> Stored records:
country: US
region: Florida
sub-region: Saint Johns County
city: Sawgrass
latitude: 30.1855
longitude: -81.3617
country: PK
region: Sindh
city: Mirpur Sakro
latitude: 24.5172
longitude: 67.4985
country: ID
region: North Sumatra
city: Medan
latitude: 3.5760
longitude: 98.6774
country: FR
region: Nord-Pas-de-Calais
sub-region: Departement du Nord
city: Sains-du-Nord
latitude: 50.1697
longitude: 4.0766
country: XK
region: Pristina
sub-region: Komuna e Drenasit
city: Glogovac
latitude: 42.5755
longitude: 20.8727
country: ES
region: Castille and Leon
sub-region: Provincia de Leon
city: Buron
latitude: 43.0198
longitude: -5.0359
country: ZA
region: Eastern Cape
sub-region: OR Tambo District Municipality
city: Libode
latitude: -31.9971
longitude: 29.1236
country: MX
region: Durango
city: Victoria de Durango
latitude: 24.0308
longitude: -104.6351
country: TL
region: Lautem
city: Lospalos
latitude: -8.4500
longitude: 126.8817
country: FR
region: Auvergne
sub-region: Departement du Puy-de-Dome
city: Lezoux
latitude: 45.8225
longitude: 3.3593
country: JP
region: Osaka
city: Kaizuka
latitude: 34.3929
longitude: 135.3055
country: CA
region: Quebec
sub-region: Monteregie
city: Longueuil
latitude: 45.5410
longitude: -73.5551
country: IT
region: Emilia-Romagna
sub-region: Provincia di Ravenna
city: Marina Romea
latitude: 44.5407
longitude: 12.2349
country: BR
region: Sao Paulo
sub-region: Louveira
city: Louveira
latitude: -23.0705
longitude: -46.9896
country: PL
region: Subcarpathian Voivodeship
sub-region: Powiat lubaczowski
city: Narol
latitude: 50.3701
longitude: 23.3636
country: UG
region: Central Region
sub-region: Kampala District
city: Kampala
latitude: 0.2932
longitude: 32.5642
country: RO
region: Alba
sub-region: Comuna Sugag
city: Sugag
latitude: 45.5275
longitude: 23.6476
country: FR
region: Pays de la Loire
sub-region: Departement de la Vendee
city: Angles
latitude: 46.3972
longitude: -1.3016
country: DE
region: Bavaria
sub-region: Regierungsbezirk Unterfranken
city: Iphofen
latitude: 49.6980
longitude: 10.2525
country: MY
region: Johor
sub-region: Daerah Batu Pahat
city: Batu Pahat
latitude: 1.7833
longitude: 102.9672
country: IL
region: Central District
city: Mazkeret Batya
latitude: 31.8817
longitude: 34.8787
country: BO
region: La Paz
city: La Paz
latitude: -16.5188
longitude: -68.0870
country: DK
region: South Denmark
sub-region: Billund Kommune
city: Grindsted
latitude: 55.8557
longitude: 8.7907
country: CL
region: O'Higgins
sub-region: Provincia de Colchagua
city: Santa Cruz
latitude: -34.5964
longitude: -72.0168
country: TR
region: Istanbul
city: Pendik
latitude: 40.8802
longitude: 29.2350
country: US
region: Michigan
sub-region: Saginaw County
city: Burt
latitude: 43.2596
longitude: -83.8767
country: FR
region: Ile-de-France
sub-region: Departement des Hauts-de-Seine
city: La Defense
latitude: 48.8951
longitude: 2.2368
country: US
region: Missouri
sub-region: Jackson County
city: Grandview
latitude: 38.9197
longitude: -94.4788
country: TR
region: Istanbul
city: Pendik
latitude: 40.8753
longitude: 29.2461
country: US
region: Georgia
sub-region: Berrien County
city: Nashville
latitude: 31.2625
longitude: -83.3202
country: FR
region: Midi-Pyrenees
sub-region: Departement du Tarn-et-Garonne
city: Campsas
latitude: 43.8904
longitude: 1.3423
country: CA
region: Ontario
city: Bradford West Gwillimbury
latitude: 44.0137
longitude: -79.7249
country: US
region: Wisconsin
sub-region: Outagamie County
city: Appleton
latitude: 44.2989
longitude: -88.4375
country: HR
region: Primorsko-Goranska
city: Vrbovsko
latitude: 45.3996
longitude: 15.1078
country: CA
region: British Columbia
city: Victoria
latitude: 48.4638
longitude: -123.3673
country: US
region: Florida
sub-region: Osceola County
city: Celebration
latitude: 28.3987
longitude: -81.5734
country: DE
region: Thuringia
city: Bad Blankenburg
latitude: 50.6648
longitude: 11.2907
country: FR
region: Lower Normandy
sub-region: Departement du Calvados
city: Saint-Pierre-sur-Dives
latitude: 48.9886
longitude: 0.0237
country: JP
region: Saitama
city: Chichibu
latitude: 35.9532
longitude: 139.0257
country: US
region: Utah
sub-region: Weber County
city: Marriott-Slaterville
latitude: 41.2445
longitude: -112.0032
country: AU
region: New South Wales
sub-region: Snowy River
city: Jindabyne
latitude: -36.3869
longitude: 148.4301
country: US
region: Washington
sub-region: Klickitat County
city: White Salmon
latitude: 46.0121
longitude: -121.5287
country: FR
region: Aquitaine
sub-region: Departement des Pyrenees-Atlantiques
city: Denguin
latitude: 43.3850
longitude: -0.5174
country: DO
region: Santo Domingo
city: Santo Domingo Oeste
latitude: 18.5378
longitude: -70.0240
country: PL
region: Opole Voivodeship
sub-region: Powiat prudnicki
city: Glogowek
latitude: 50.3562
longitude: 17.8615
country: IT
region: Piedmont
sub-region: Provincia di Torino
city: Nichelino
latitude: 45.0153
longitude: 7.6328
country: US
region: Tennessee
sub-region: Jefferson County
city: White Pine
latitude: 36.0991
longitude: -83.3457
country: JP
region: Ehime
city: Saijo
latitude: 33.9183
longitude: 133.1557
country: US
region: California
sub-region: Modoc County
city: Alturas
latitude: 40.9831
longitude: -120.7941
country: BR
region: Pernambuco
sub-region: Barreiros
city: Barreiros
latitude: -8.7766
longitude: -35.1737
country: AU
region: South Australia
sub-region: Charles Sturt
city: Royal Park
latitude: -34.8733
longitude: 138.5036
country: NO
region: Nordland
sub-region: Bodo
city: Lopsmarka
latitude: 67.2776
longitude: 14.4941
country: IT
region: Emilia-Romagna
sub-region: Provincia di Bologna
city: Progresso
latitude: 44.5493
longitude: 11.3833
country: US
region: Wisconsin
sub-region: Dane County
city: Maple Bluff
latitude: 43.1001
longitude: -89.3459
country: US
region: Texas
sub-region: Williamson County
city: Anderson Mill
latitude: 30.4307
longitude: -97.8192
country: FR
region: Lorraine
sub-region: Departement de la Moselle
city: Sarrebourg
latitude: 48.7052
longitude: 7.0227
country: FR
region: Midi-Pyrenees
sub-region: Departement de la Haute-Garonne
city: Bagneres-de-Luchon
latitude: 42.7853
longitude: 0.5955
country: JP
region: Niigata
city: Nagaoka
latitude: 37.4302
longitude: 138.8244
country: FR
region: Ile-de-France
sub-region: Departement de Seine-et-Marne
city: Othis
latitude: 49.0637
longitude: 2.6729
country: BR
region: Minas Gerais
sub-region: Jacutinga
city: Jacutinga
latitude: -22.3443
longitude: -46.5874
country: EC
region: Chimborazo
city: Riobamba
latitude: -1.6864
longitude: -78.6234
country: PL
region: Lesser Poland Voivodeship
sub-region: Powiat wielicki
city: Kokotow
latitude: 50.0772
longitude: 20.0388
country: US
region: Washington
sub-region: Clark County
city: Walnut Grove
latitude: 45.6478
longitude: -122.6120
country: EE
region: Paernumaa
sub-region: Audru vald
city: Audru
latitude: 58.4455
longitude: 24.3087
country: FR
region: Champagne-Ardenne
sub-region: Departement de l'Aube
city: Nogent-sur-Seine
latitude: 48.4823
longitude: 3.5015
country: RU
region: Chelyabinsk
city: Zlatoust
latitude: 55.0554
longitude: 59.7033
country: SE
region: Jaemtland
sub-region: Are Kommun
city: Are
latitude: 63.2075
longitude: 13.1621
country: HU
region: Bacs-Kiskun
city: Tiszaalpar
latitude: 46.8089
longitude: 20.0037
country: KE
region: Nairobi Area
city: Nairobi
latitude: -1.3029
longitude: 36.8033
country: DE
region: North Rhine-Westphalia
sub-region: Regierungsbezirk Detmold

> TASK OBJECTIVE:
Pull out every line from the very first down to and including the one containing "region: Osaka", and reproduce them unchanged.

> TASK RESULT:
country: US
region: Florida
sub-region: Saint Johns County
city: Sawgrass
latitude: 30.1855
longitude: -81.3617
country: PK
region: Sindh
city: Mirpur Sakro
latitude: 24.5172
longitude: 67.4985
country: ID
region: North Sumatra
city: Medan
latitude: 3.5760
longitude: 98.6774
country: FR
region: Nord-Pas-de-Calais
sub-region: Departement du Nord
city: Sains-du-Nord
latitude: 50.1697
longitude: 4.0766
country: XK
region: Pristina
sub-region: Komuna e Drenasit
city: Glogovac
latitude: 42.5755
longitude: 20.8727
country: ES
region: Castille and Leon
sub-region: Provincia de Leon
city: Buron
latitude: 43.0198
longitude: -5.0359
country: ZA
region: Eastern Cape
sub-region: OR Tambo District Municipality
city: Libode
latitude: -31.9971
longitude: 29.1236
country: MX
region: Durango
city: Victoria de Durango
latitude: 24.0308
longitude: -104.6351
country: TL
region: Lautem
city: Lospalos
latitude: -8.4500
longitude: 126.8817
country: FR
region: Auvergne
sub-region: Departement du Puy-de-Dome
city: Lezoux
latitude: 45.8225
longitude: 3.3593
country: JP
region: Osaka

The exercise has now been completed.